O objectivo de reduzir em 50 por cento o número de mortes e sequelas graves das mordeduras de cobras venenosas na próxima década, até 2030, compreende a definição de uma estratégia que passa por financiar os países mais expostos a esta grave crise de saúde pública que assume enormes proporções em algumas regiões do mundo.

Países esse que ficam, enquanto condição para o financiamento, responsáveis por financiar as respostas locais, como a disponibilidade de antídotos eficazes localizados estrategicamente de forma a responderem à urgência da resposta, normalmente escassas horas após o indivíduo ser mordido por uma espécie venenosa.

Numa reacção a esta iniciativa da OMS, a organização Médicos Sem Fronteiras (MSF) já veio lembrar que o número de mortes anuais por mordedura de cobra fazem com que este seja um "problema muito grave, mesmo uma crise de saúde pública" que é usualmente negligenciado, quer por governos, quer por organismos internacionais.

Em Angola, por exemplo, os escassos dados oficiais, que ficam sempre aquém da realidade por falta de informação sobre as áreas remotas, precisamente aquelas mais afectadas, indicam que foram registadas, só em 2016, quase 4 mil casos de mordeduras.

A espécie mais perigosa em Angola, devido à sua abundância e larga dispersão geográfica, cujos habitat são as zonas abertas, planícies, savanas, exceptuando-se apenas as florestas tropicais mais densas e os desertos, é a víbora de ariete - bitis rietans (na foto), uma cobra corpulenta e com uma predisposição natural muito agressiva, mesmo não sendo das com venenos mais tóxicos no reino destes repteis.

A mordedura da víbora de ariete é fatal em cerca de 10 por cento dos casos, quase sempre porque o animal não injecta todo o veneno potencial através do seus dentes de 2,5 cm, mas a escassa resposta com antídotos leva a que seja uma das cobras que mais mata em África, precisamente porque é a que mais vezes ataca humanos.

No entanto, em Angola existem dezenas de espécies de serpentes venenosas, sendo comummente aceite entre a comunidade científica, que, à excepção daquelas com existência geográfica delimitada por desertos ou outras realidades naturais, Angola tem no seu território a generalidade das espécies de serpentes conhecidas em África.

Mas as autoridades estão conscientes de que este é um problema grave, como afirmou, citada pelo Jornal de Angola, em Outubro de 2016, a médica Paula Oliveira, do Centro de Investigação e Informação de Medicamentos e Toxicologia (CIMETOX), em Malanje.

Referindo-se a um estudo, denominado "Ndala Lutangila", feito nas províncias do Kwanza Sul, Benguela, Huíla e Malanje, Paula Oliveira dise que ficou evidente que as mordeduras de cobra são uma realidade recorrente, sublinhando existirem elementos que permitem perceber que este é um problema extensivo a todo o país.

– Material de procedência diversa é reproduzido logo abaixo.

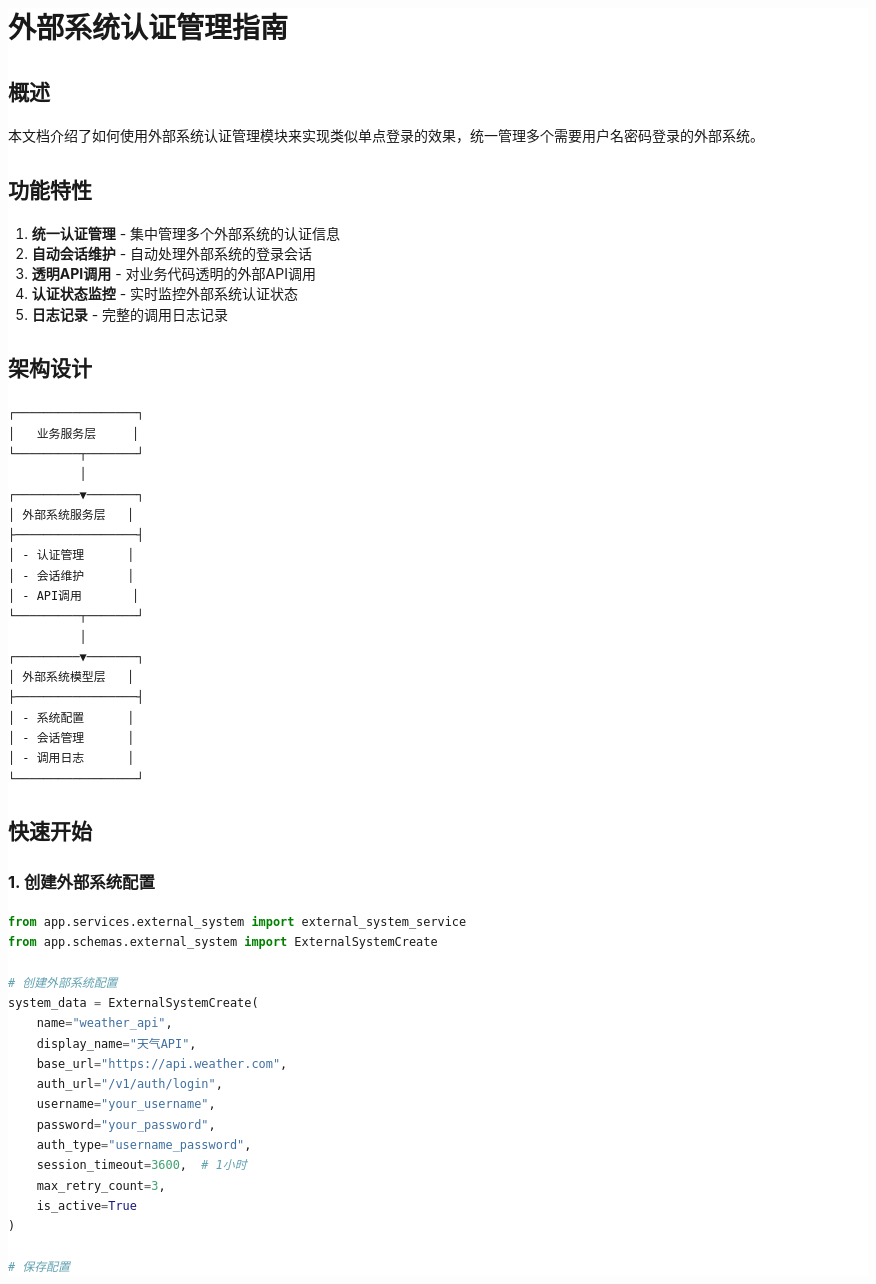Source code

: # 外部系统认证管理指南

## 概述

本文档介绍了如何使用外部系统认证管理模块来实现类似单点登录的效果，统一管理多个需要用户名密码登录的外部系统。

## 功能特性

1. **统一认证管理** - 集中管理多个外部系统的认证信息
2. **自动会话维护** - 自动处理外部系统的登录会话
3. **透明API调用** - 对业务代码透明的外部API调用
4. **认证状态监控** - 实时监控外部系统认证状态
5. **日志记录** - 完整的调用日志记录

## 架构设计

```
┌─────────────────┐
│   业务服务层     │
└─────────┬───────┘
          │
┌─────────▼───────┐
│ 外部系统服务层   │
├─────────────────┤
│ - 认证管理      │
│ - 会话维护      │
│ - API调用       │
└─────────┬───────┘
          │
┌─────────▼───────┐
│ 外部系统模型层   │
├─────────────────┤
│ - 系统配置      │
│ - 会话管理      │
│ - 调用日志      │
└─────────────────┘
```

## 快速开始

### 1. 创建外部系统配置

```python
from app.services.external_system import external_system_service
from app.schemas.external_system import ExternalSystemCreate

# 创建外部系统配置
system_data = ExternalSystemCreate(
    name="weather_api",
    display_name="天气API",
    base_url="https://api.weather.com",
    auth_url="/v1/auth/login",
    username="your_username",
    password="your_password",
    auth_type="username_password",
    session_timeout=3600,  # 1小时
    max_retry_count=3,
    is_active=True
)

# 保存配置
```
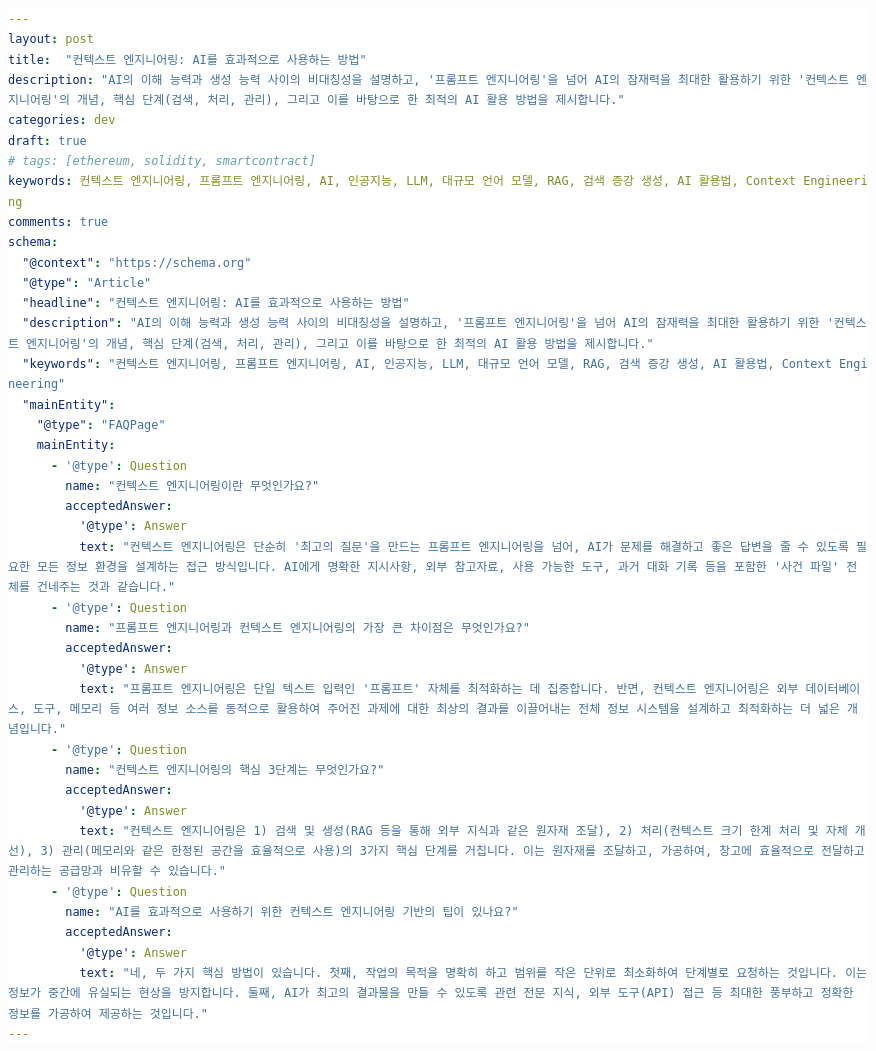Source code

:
 ```yaml
---
layout: post
title:  "컨텍스트 엔지니어링: AI를 효과적으로 사용하는 방법"
description: "AI의 이해 능력과 생성 능력 사이의 비대칭성을 설명하고, '프롬프트 엔지니어링'을 넘어 AI의 잠재력을 최대한 활용하기 위한 '컨텍스트 엔지니어링'의 개념, 핵심 단계(검색, 처리, 관리), 그리고 이를 바탕으로 한 최적의 AI 활용 방법을 제시합니다."
categories: dev
draft: true
# tags: [ethereum, solidity, smartcontract]
keywords: 컨텍스트 엔지니어링, 프롬프트 엔지니어링, AI, 인공지능, LLM, 대규모 언어 모델, RAG, 검색 증강 생성, AI 활용법, Context Engineering
comments: true
schema:
  "@context": "https://schema.org"
  "@type": "Article"
  "headline": "컨텍스트 엔지니어링: AI를 효과적으로 사용하는 방법"
  "description": "AI의 이해 능력과 생성 능력 사이의 비대칭성을 설명하고, '프롬프트 엔지니어링'을 넘어 AI의 잠재력을 최대한 활용하기 위한 '컨텍스트 엔지니어링'의 개념, 핵심 단계(검색, 처리, 관리), 그리고 이를 바탕으로 한 최적의 AI 활용 방법을 제시합니다."
  "keywords": "컨텍스트 엔지니어링, 프롬프트 엔지니어링, AI, 인공지능, LLM, 대규모 언어 모델, RAG, 검색 증강 생성, AI 활용법, Context Engineering"
  "mainEntity": 
    "@type": "FAQPage"
    mainEntity:
      - '@type': Question
        name: "컨텍스트 엔지니어링이란 무엇인가요?"
        acceptedAnswer:
          '@type': Answer
          text: "컨텍스트 엔지니어링은 단순히 '최고의 질문'을 만드는 프롬프트 엔지니어링을 넘어, AI가 문제를 해결하고 좋은 답변을 줄 수 있도록 필요한 모든 정보 환경을 설계하는 접근 방식입니다. AI에게 명확한 지시사항, 외부 참고자료, 사용 가능한 도구, 과거 대화 기록 등을 포함한 '사건 파일' 전체를 건네주는 것과 같습니다."
      - '@type': Question
        name: "프롬프트 엔지니어링과 컨텍스트 엔지니어링의 가장 큰 차이점은 무엇인가요?"
        acceptedAnswer:
          '@type': Answer
          text: "프롬프트 엔지니어링은 단일 텍스트 입력인 '프롬프트' 자체를 최적화하는 데 집중합니다. 반면, 컨텍스트 엔지니어링은 외부 데이터베이스, 도구, 메모리 등 여러 정보 소스를 동적으로 활용하여 주어진 과제에 대한 최상의 결과를 이끌어내는 전체 정보 시스템을 설계하고 최적화하는 더 넓은 개념입니다."
      - '@type': Question
        name: "컨텍스트 엔지니어링의 핵심 3단계는 무엇인가요?"
        acceptedAnswer:
          '@type': Answer
          text: "컨텍스트 엔지니어링은 1) 검색 및 생성(RAG 등을 통해 외부 지식과 같은 원자재 조달), 2) 처리(컨텍스트 크기 한계 처리 및 자체 개선), 3) 관리(메모리와 같은 한정된 공간을 효율적으로 사용)의 3가지 핵심 단계를 거칩니다. 이는 원자재를 조달하고, 가공하여, 창고에 효율적으로 전달하고 관리하는 공급망과 비유할 수 있습니다."
      - '@type': Question
        name: "AI를 효과적으로 사용하기 위한 컨텍스트 엔지니어링 기반의 팁이 있나요?"
        acceptedAnswer:
          '@type': Answer
          text: "네, 두 가지 핵심 방법이 있습니다. 첫째, 작업의 목적을 명확히 하고 범위를 작은 단위로 최소화하여 단계별로 요청하는 것입니다. 이는 정보가 중간에 유실되는 현상을 방지합니다. 둘째, AI가 최고의 결과물을 만들 수 있도록 관련 전문 지식, 외부 도구(API) 접근 등 최대한 풍부하고 정확한 정보를 가공하여 제공하는 것입니다."
---
```
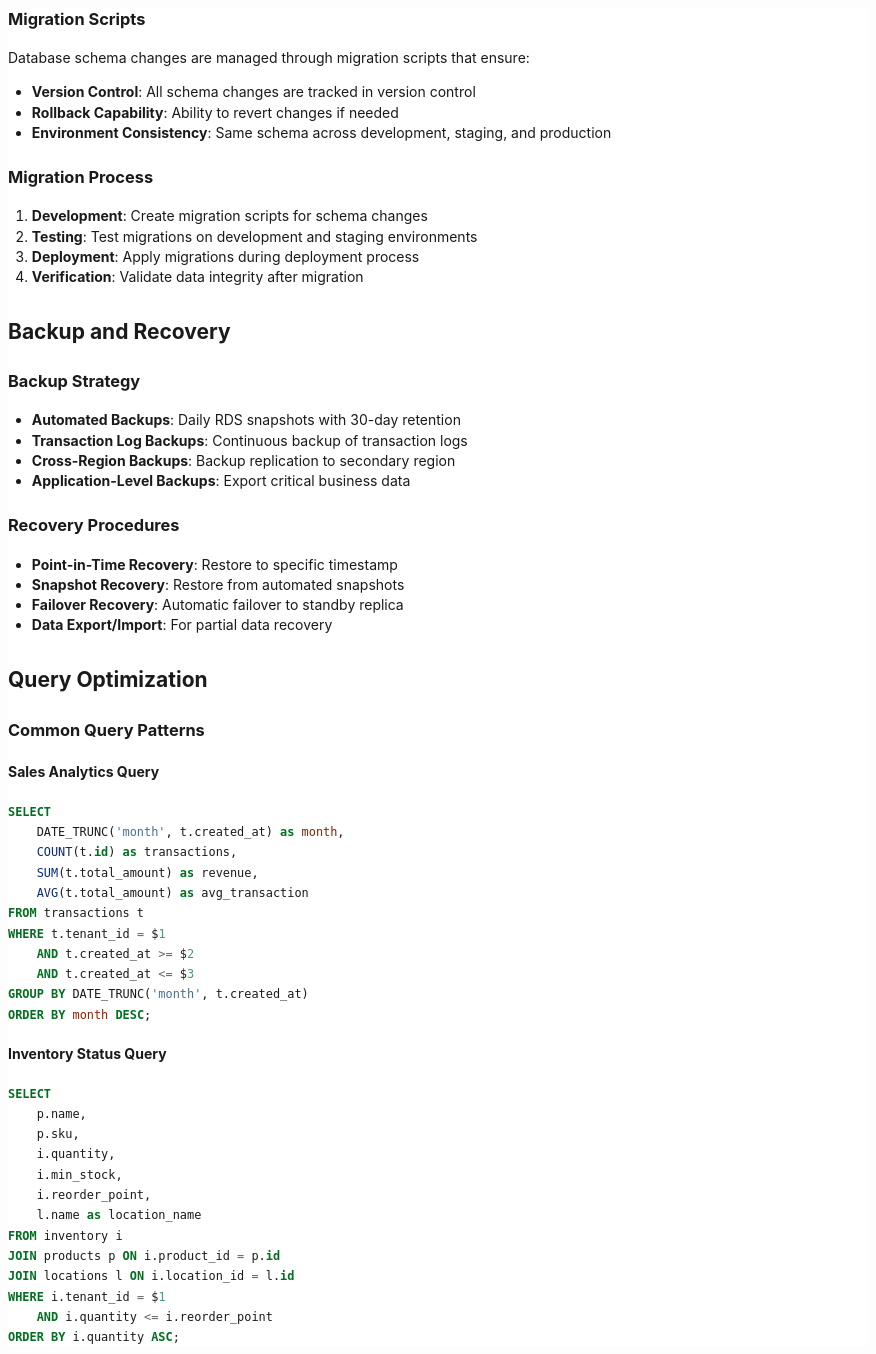 ### Migration Scripts
Database schema changes are managed through migration scripts that ensure:
- **Version Control**: All schema changes are tracked in version control
- **Rollback Capability**: Ability to revert changes if needed
- **Environment Consistency**: Same schema across development, staging, and production

### Migration Process
1. **Development**: Create migration scripts for schema changes
2. **Testing**: Test migrations on development and staging environments
3. **Deployment**: Apply migrations during deployment process
4. **Verification**: Validate data integrity after migration

## Backup and Recovery

### Backup Strategy
- **Automated Backups**: Daily RDS snapshots with 30-day retention
- **Transaction Log Backups**: Continuous backup of transaction logs
- **Cross-Region Backups**: Backup replication to secondary region
- **Application-Level Backups**: Export critical business data

### Recovery Procedures
- **Point-in-Time Recovery**: Restore to specific timestamp
- **Snapshot Recovery**: Restore from automated snapshots
- **Failover Recovery**: Automatic failover to standby replica
- **Data Export/Import**: For partial data recovery

## Query Optimization

### Common Query Patterns

#### Sales Analytics Query
```sql
SELECT
    DATE_TRUNC('month', t.created_at) as month,
    COUNT(t.id) as transactions,
    SUM(t.total_amount) as revenue,
    AVG(t.total_amount) as avg_transaction
FROM transactions t
WHERE t.tenant_id = $1
    AND t.created_at >= $2
    AND t.created_at <= $3
GROUP BY DATE_TRUNC('month', t.created_at)
ORDER BY month DESC;
```

#### Inventory Status Query
```sql
SELECT
    p.name,
    p.sku,
    i.quantity,
    i.min_stock,
    i.reorder_point,
    l.name as location_name
FROM inventory i
JOIN products p ON i.product_id = p.id
JOIN locations l ON i.location_id = l.id
WHERE i.tenant_id = $1
    AND i.quantity <= i.reorder_point
ORDER BY i.quantity ASC;
```
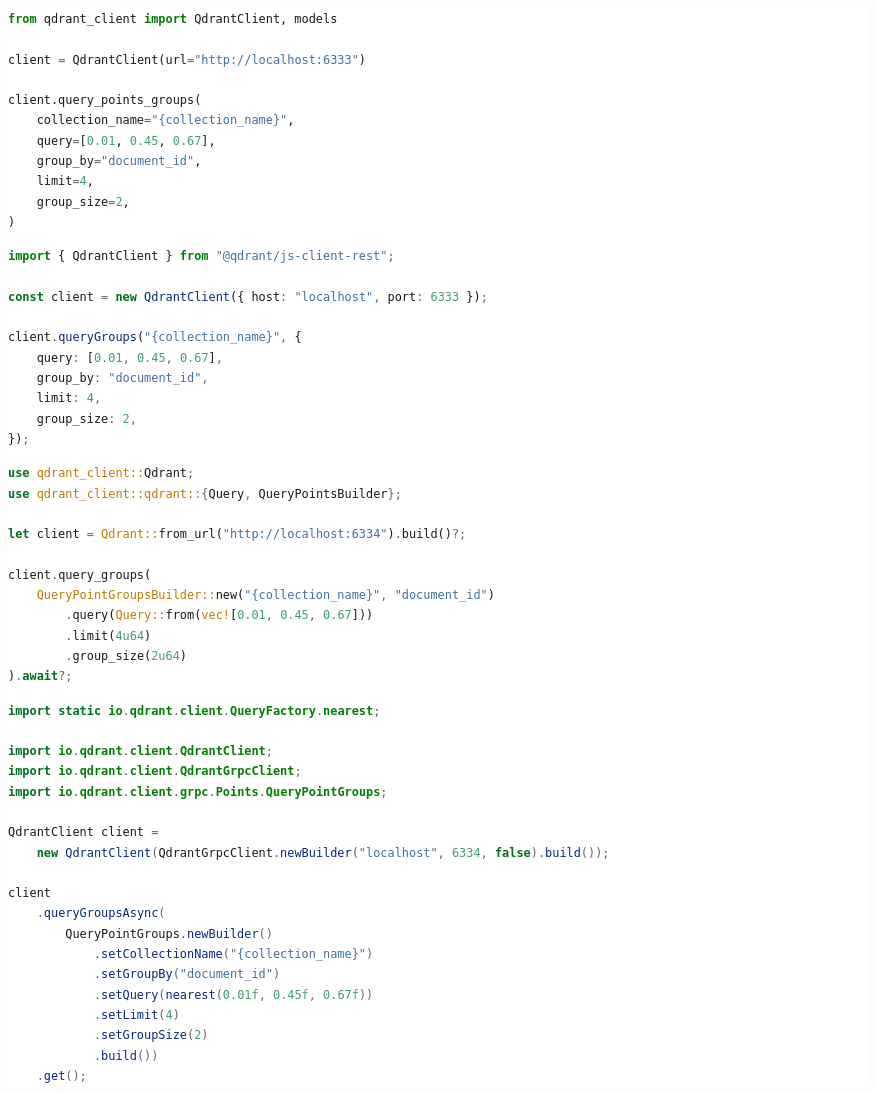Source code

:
 ```python
from qdrant_client import QdrantClient, models

client = QdrantClient(url="http://localhost:6333")

client.query_points_groups(
    collection_name="{collection_name}",
    query=[0.01, 0.45, 0.67],
    group_by="document_id",
    limit=4,
    group_size=2,
)
```

```typescript
import { QdrantClient } from "@qdrant/js-client-rest";

const client = new QdrantClient({ host: "localhost", port: 6333 });

client.queryGroups("{collection_name}", {
    query: [0.01, 0.45, 0.67],
    group_by: "document_id",
    limit: 4,
    group_size: 2,
});
```

```rust
use qdrant_client::Qdrant;
use qdrant_client::qdrant::{Query, QueryPointsBuilder};

let client = Qdrant::from_url("http://localhost:6334").build()?;

client.query_groups(
    QueryPointGroupsBuilder::new("{collection_name}", "document_id")
        .query(Query::from(vec![0.01, 0.45, 0.67]))
        .limit(4u64)
        .group_size(2u64)
).await?;
```

```java
import static io.qdrant.client.QueryFactory.nearest;

import io.qdrant.client.QdrantClient;
import io.qdrant.client.QdrantGrpcClient;
import io.qdrant.client.grpc.Points.QueryPointGroups;

QdrantClient client =
    new QdrantClient(QdrantGrpcClient.newBuilder("localhost", 6334, false).build());

client
    .queryGroupsAsync(
        QueryPointGroups.newBuilder()
            .setCollectionName("{collection_name}")
            .setGroupBy("document_id")
            .setQuery(nearest(0.01f, 0.45f, 0.67f))
            .setLimit(4)
            .setGroupSize(2)
            .build())
    .get();
```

Para combater este problema, e a partir do estudo citado, "Ndala Lutangila", foi iniciado um projecto de produção nacional de soro antiofídico - antidoto para veneno de cobra -, num trabalho de colaboração do CIMETOX com especialistas portugueses, brasileiros e cubanos.

Este é, todavia, um problema global e, segundo os MSF, cerca de 5,4 milhões de pessoas por ano são mordidas por cobras em todo o mundo, 2,7 milhões são envenenadas, 100.000 morrem e 400.000 ficam desfiguradas ou incapacitadas para a vida.

Esta ONG diz ainda que "é hora de todos aproveitarem esse momento e impedirem mortes e deficiências desnecessárias de picadas de uma vez por todas", que "a estratégia multifacetada inclua uma recomendação clara para produtos actuais e futuros serem seguros e acessíveis e planos ambiciosos para aumentar as taxas de tratamento e acesso a antivenenos nas regiões afectadas".

Já a OMS OMS pretende aumentar a "conscientização em relação à prevenção, primeiros socorros e onde procurar tratamento adequado por meio de educação e treinamento em nível comunitário do pessoal médico, especialmente aqueles envolvidos em serviços médicos de emergência e atenção primária à saúde".

O que exige "medidas concretas para aumentar substancialmente o acesso a antídotos seguros que já existem no mercado e para dar prioridade ao desenvolvimento de novas e melhores ferramentas para combater este problema".